Top 5 Reasons Why Indian Startups Fail

Why Indian Startups Fail

Around a 1000 startups have died in the past 2 years – that amounts to about 40% startups that were set up in the same period of time.

If you ask me, this figure is truly alarming. However, come to think of it – that is how the contemporary world functions, where success and failures are the order of the day. The primary reason of most failed startups is funding, or rather the lack of it. Startups which received funding within a year of setting up business are the ones most likely to go the long way. This is pretty evident from the fact that 780 out of the 997 startups that failed since June 2014, lasted for less than 12 months.

Now, we are not going to discuss about the plight of startups anymore. Instead, l will make an earnest effort to break down the top 5 reasons why Indian startups are failing increasingly.

As an entrepreneur or startup enthusiast, you shouldn’t be perturbed with the commotion around the failure of startups, but ideally should focus your attention on the reasons for failure, and devise ways to overcome them.

1. Founders who want Instant Recognition and Gratification

There are a lot of things that goes into making a great startup, and impatience unquestionably is not one among them. When things start to head south, a significant amount of maturity is needed to handle the situation. Running away from tough circumstances or a dire need for instant recognition would do your startup no good. Time and again, a great number of startups have failed as their founders couldn’t tackle the pressure from scaling up business, implementing the newest technologies, or asking around for funding. To avert this appalling state, entrepreneurs should always have a positive bend of mind and should never look for a shortcut to success.

2. Worn Out state of Funding

Yes, funding has slowly become a comparatively easier job for startups, but that’s the state with the top 5% or lesser, as investors only chose to fund businesses, in which they see massive potential. As a result, this leaves out many startups to make it big and drive the country’s economy. Of course, there is no blaming the venture capitalists, because as a rule – they usually invest in companies with a higher proven chance of accomplishment. However, there is also no denying the fact that this outlook needs to change, for more startups to realise their full potential. Moreover, in the west, most startups begin with money borrowed from friends and family, and this puts a lot of pressure on entrepreneurs to perform. Indian startups don’t face this, which makes it easy for founders to leave businesses midway.

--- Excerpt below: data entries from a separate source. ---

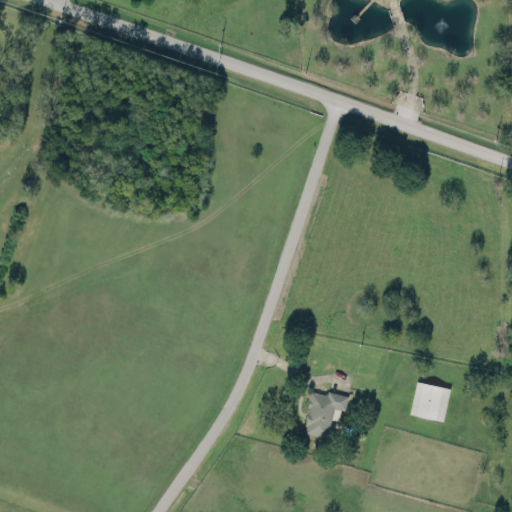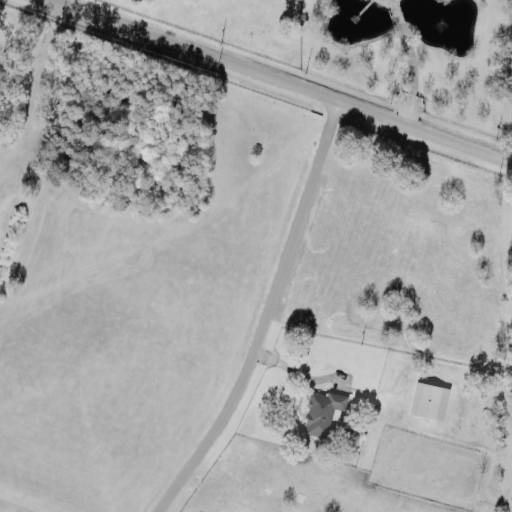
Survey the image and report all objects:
road: (390, 1)
road: (394, 13)
road: (409, 70)
road: (281, 78)
road: (263, 314)
building: (428, 399)
building: (321, 410)
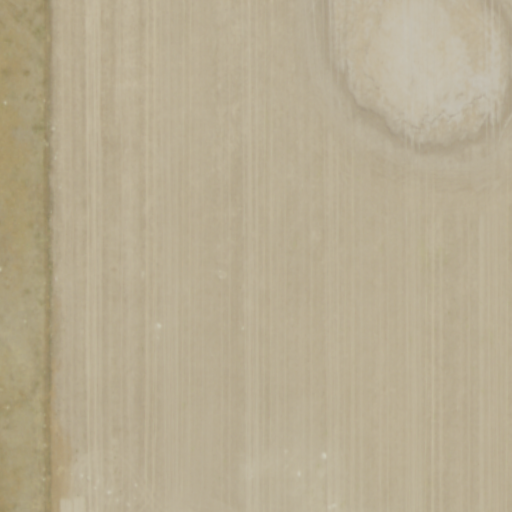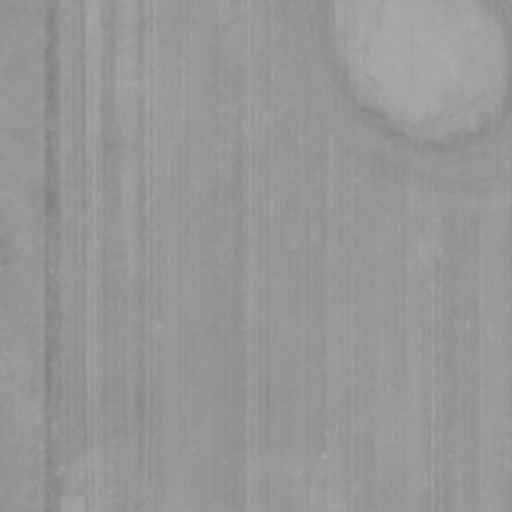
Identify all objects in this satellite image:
crop: (281, 256)
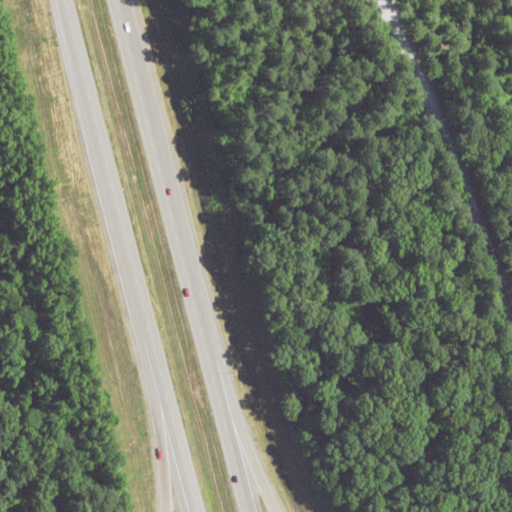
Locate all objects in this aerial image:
road: (450, 161)
road: (128, 255)
road: (180, 255)
road: (154, 403)
road: (235, 416)
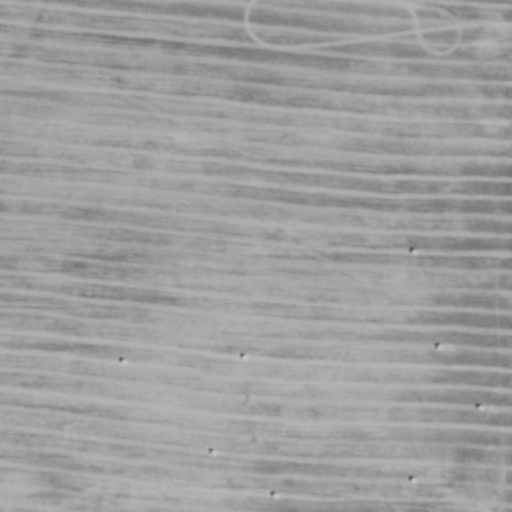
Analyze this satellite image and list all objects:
road: (505, 504)
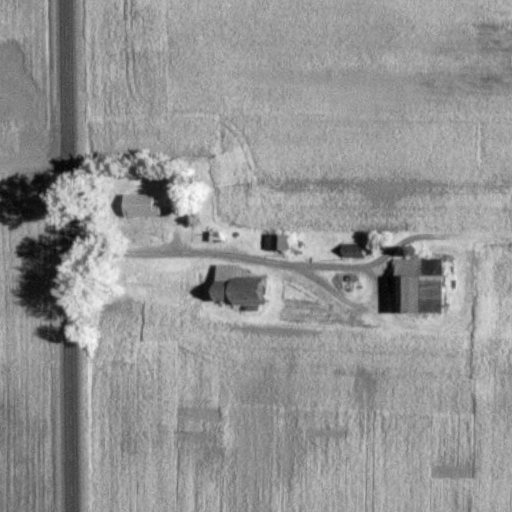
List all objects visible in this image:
building: (140, 205)
building: (278, 242)
road: (69, 255)
road: (283, 262)
building: (418, 285)
building: (236, 287)
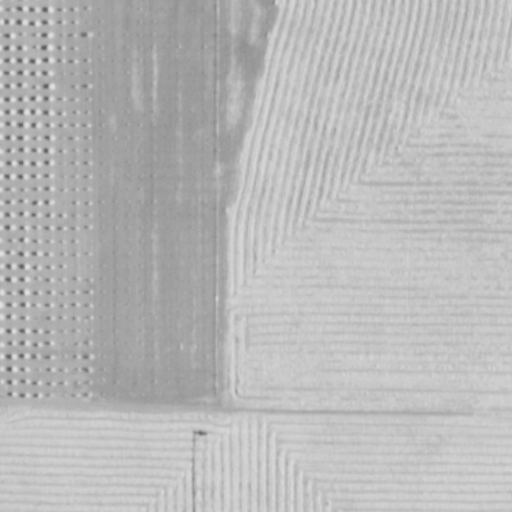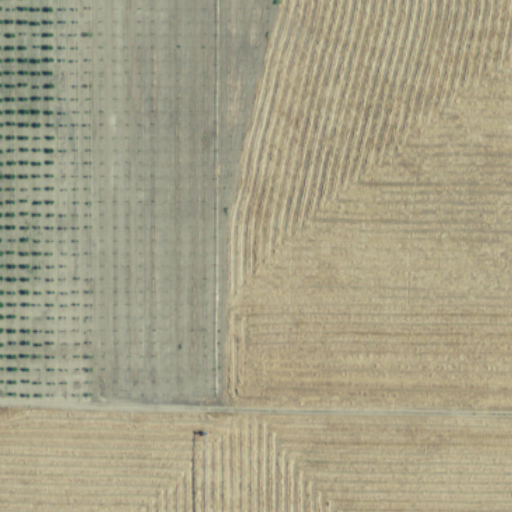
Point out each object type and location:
crop: (256, 256)
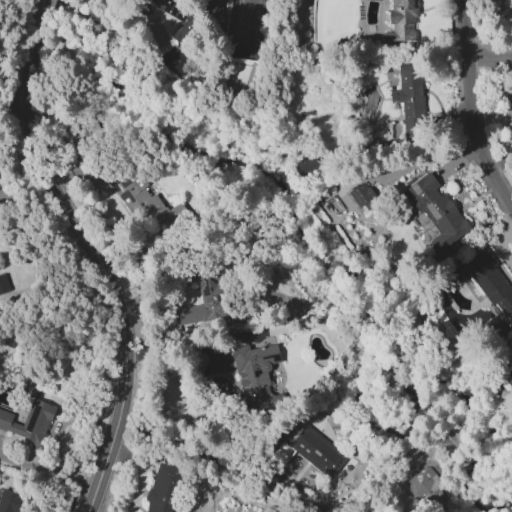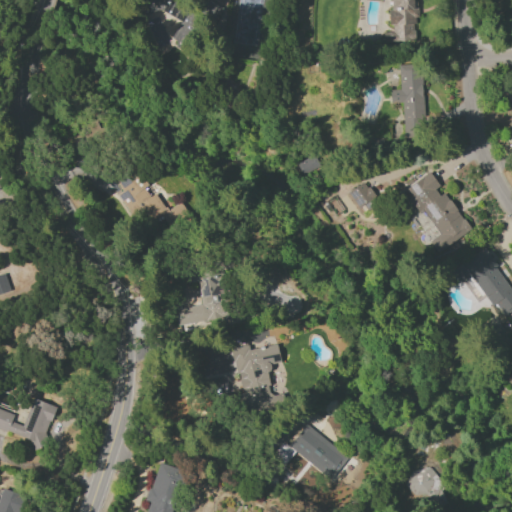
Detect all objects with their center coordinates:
building: (176, 16)
building: (400, 21)
road: (490, 56)
building: (409, 95)
road: (15, 107)
road: (470, 107)
building: (361, 196)
building: (142, 197)
building: (436, 210)
road: (98, 252)
building: (485, 280)
building: (3, 283)
building: (203, 298)
road: (176, 343)
building: (255, 374)
building: (509, 377)
building: (29, 421)
building: (309, 453)
road: (141, 471)
building: (424, 484)
building: (162, 487)
building: (9, 500)
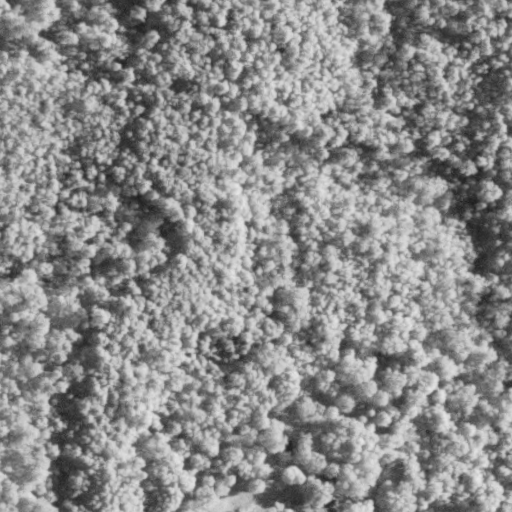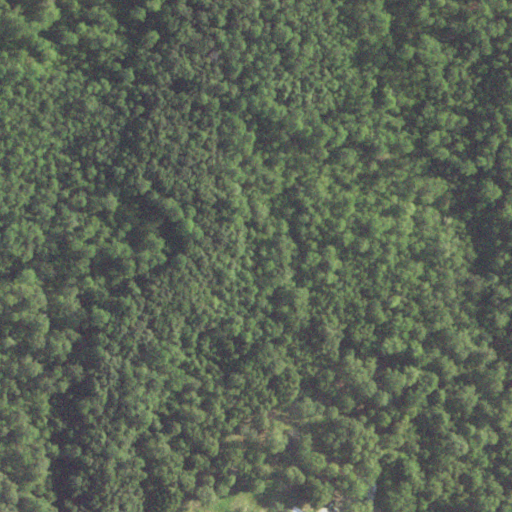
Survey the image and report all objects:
building: (291, 508)
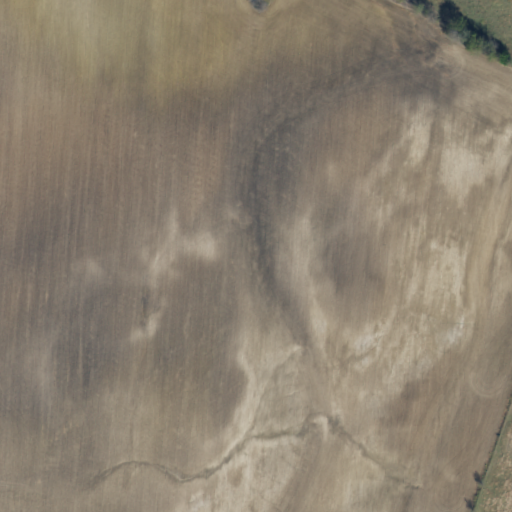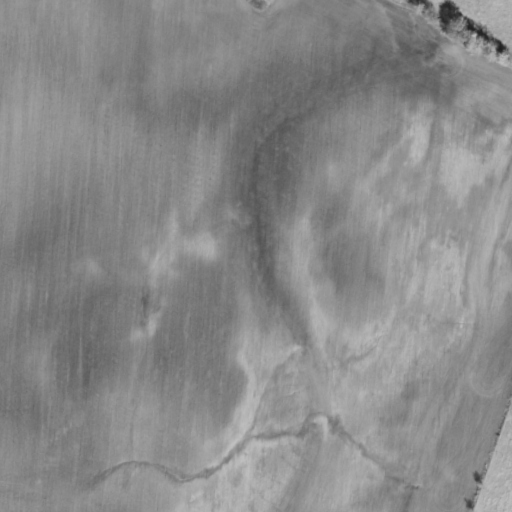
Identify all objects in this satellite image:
crop: (248, 256)
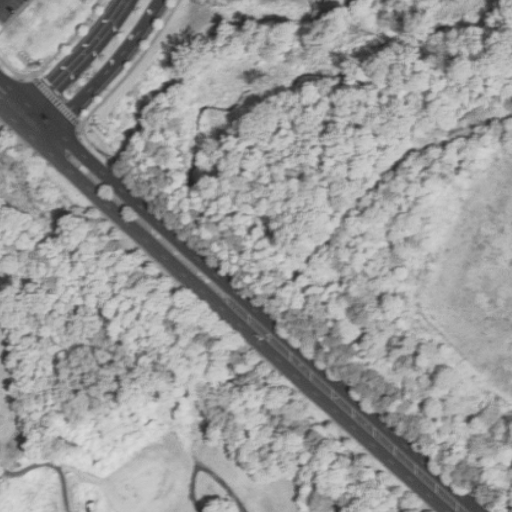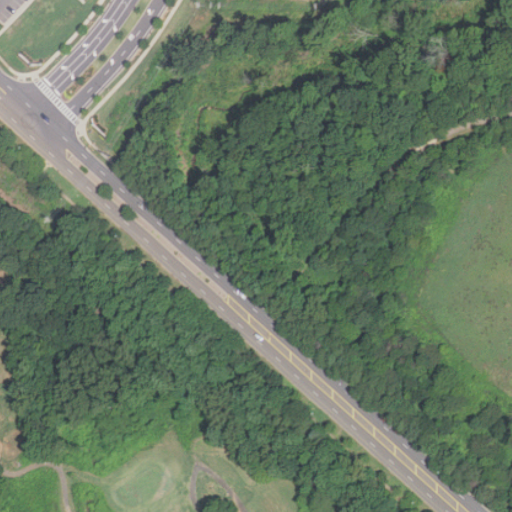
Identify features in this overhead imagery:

3. Innovation Deficiency Syndrome

This shouldn’t be news that innovation and creativity act as the fuel to ignite any startup. However, we are so engrossed to make it to the big league that we completely negate the importance of reinventing things, or coming up with something new, every now and then. Any business should keep try out with its offerings, a concept that has been mastered by tech giants Google and Facebook. This helps keep customers as well as investors enthusiastic.

4. No Concept of Target Market

Whenever startups are formed, there must be a burning need to have a specific user in mind. Identifying your ideal target market is the cornerstone to survive in the crowd of businesses emerging every day. Not having an ideal customer profile is one of the worst mistakes that startups usually make, and this acts as a hindrance in customer acquisition. Drawing the right customers to your business constitutes more than half of the job to acquire more customers. Decide what your ideal audience looks like. Thereafter, conduct some research on their interests and preferences on various mediums of interaction.

5. Lack of Presence/Support on Mobile

Trust us when we say that startups will soon lose steam if they don’t have their presence on the mobile or smartphone, and/or don’t provide active support on the medium. This has been emphasized by Google in their report – State of Mobile Internet in India (Sep, 2016), which states that there are 245 million mobile data subscribers in India, out of which 145 million are on 3G, while 5 million are using 4G. Furthermore, there have been 106 million new smartphone shipments last year, while the penetration still stands at 20%. To make matters more lucid – 2 out of every 3 smartphones shipped runs on 4G, which accounts to almost 10% of mobile users in our homeland. These facts and figures make a huge case for startups to adopt a mobile-first customer experience strategy.